Black Friday weekend has come and gone, meaning the holiday shopping season has officially started. Now that the flat-screen TVs and Elsa dolls have been snatched up by the most committed shoppers, let’s look at Black Friday in 2014 by the numbers. It’s all starting to feel a little blasé, no?

The National Retail Federation shared the breakdown of weekend shoppers on its website on Sunday with the help of a Thanksgiving Weekend Spending Survey conducted by Proper Insights & Analytics, and the results showed Black Friday to have a smaller estimated turnout than in 2013: 55.1 percent of holiday shoppers were making purchases in store and online on Thanksgiving weekend, compared to 58.7 percent in 2013. Overall shopper traffic estimates dropped 5.2 percent to 133.7 million unique holiday shoppers, from 141.1 million in 2013.

In explaining the drop in the number of shoppers, the NRF points to early promotions, online shopping and an improved economy. So naturally, when some Black Friday sales start out long before Friday, this diffuses the heavy day-of traffic, and the ability to shop online sales whenever we want has lessened the need to line up outdoors for a deal.

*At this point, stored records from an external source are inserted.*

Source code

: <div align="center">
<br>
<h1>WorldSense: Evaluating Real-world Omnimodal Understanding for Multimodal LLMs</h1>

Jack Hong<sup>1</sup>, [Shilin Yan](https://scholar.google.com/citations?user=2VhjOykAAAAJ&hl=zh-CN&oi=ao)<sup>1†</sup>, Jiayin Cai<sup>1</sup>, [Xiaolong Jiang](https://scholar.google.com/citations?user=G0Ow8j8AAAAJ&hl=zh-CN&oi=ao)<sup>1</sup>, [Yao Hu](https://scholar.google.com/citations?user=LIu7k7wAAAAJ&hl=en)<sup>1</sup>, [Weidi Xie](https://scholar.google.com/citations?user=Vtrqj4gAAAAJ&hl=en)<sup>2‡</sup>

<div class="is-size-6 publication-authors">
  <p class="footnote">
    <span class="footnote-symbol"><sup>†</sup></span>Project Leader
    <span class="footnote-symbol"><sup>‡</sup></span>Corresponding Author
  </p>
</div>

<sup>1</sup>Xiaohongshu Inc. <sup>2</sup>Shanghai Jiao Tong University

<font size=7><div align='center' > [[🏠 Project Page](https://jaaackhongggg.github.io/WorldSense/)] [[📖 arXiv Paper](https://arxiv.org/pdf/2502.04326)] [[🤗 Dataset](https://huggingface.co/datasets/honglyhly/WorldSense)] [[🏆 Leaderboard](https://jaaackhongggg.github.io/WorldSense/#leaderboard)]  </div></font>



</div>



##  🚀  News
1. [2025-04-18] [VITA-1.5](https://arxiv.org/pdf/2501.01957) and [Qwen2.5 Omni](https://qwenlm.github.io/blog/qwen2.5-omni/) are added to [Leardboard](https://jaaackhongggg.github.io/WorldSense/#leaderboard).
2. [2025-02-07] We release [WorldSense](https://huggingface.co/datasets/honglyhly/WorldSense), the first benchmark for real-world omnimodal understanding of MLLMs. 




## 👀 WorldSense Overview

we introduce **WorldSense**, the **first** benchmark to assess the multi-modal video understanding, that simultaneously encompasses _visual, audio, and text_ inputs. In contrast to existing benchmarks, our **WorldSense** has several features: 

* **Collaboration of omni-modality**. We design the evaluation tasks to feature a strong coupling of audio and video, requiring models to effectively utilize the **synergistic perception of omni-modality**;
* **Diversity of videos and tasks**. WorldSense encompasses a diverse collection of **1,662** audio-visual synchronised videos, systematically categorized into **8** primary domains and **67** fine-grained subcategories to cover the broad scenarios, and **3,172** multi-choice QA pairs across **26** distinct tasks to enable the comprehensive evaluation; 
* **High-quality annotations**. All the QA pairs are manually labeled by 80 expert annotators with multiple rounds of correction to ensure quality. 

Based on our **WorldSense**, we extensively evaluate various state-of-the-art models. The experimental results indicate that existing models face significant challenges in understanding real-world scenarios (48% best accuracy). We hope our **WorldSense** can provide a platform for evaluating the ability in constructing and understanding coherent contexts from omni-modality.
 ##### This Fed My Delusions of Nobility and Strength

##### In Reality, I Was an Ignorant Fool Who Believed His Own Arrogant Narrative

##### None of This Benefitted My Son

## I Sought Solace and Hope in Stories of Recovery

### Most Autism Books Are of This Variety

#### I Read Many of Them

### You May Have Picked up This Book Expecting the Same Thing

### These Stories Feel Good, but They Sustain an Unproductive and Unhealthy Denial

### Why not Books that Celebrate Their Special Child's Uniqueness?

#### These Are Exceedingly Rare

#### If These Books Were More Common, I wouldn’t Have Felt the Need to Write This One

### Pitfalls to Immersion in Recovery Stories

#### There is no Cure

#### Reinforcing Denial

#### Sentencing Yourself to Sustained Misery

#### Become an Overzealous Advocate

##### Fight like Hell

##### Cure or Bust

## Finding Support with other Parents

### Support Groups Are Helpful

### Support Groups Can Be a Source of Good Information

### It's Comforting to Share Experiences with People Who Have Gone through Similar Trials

If more shoppers are shifting dollars online, they’re not making up for the drop in store visits: Overall, sales estimates for the Thanksgiving weekend fell 11.3 percent, year over year, to $50.9 billion, down from last year’s estimated $57.4 billion.

NRF President and CEO Matthew Shay believes that this year’s numbers aren’t a fluke, but the start of a new direction for Black Friday. He said in a statement:

A strengthening economy that changes consumers’ reliance on deep discounts, a highly competitive environment, early promotions and the ability to shop 24/7 online all contributed to the shift witnessed this weekend. We are excited to be witnessing an evolutionary change in holiday shopping by both consumers and retailers, and expect this trend to continue in the years ahead.

When Black Friday sales start on Thanksgiving, spark impossibly long lines , and even lead to physical altercations over the last 40″ TV, it’s no surprise that people who don’t rely on these one-time deals don’t buy in to Black Friday anymore. Where’s the dignity in saving a few dollars?

Oh, right – online.

And when it comes to online shopping, there’s no one-day urgency to incite a digital Black Friday frenzy; this is partly why Cyber Monday, Black Friday’s online counterpart, is on its way to becoming irrelevant.

The NRF’s survey provided a few more interesting tidbits: Clothing topped toys and electronics and became the most-shopped item of the weekend, for one. Department stores saw the most traffic, beating out online shopping by nearly 12 percent (50.7 versus 39.5). And when it comes to Black Friday demos, millennials aged 18 to 34 are the ones driving the numbers.

And that last statistic goes to show: it’s the old watching the young, not the rich watching the poor, when it comes to Black Friday fights.